Maybe it’s because Ed is a good guy – he is. Or maybe it’s because, at 54 years, he is closer in age to the members than to his competing peers… none of which were within a decade. Or maybe it was because he had a bit of long shot label this year.
Ed had won the Congressional Cup in 2004, at a time when he was fully focused in match racing. He was World Champion in 2003 and 2004, but soon thereafter left mainstream match racing for the America’s Cup. In fact, for all intents and purposes, he considers July 3, 2007 as his last real monohull match race – when he helmed the Alinghi team to victory in the 32nd America’s Cup.
Interestingly, when Ed was helming Alinghi in that series against Emirates Team New Zealand, the tactician he was racing against was Terry Hutchinson. And for the 49th Congressional Cup, the two teamed up to nearly take the title, but fickle winds on the final day landed them in second place.
Here Ed shares some thoughts on the experience…
Coming into this, I certainly had some apprehension. It had been a long time since I had played this game. To be honest, I didn’t initially know all the sailors who would be competing. That was probably a good thing, because when I got here and saw everyone’s credentials, I realized how stacked this event was. This was a really good field.
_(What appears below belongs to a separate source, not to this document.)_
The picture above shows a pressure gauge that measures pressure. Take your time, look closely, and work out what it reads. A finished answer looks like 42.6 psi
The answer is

But we couldn’t worry about it too much. All we could do was go out and do our best with each race. And after the first day, when we had some success, I was honestly pleased that we weren’t going to be shut out of the win column. It had been on my mind. (Note: Ed was 3-2 after day one)
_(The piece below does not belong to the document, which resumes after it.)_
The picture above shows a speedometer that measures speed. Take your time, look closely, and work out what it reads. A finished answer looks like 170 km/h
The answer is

You need to remember that there is only one day in advance when each of the teams can practice. We were counting on that day to sort out a lot of things, but it was pretty windy that day and the organizers didn’t want to jeopardize the boats. That was painful, but the team has performed tremendously. While I had never previously sailed with Terry, our team had sailed together a lot; we just hadn’t match raced.
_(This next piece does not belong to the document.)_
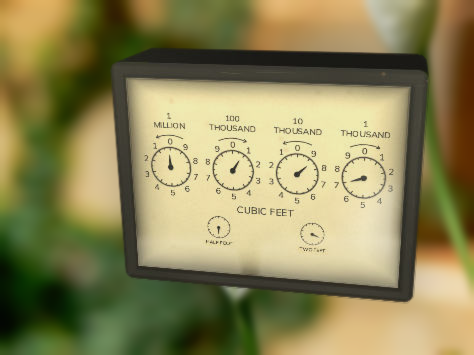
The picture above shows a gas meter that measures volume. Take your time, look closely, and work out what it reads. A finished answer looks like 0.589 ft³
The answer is 8700 ft³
Coming into this, I tried to prepare as best as I could, but you just can’t remember every tactical situation. Through all the racing, there were moments when I recognized a move a bit late, and put ourselves in some tough spots, so I was doing plenty of re-learning. And it is not just the match racing tactics, but then blending that with the boat. You can only do what the boat allows you to do. It has been a very dynamic week.
I am sure our approach contributed to our success, as we came here with no expectations. Our Quantum Racing team was using this event as a training opportunity for this summer. Terry and I will be sailing together on the TP52 for that circuit in the Med, and we saw this as a chance for us to learn how to work together. Sure we would have loved to have won, but this still feels pretty good.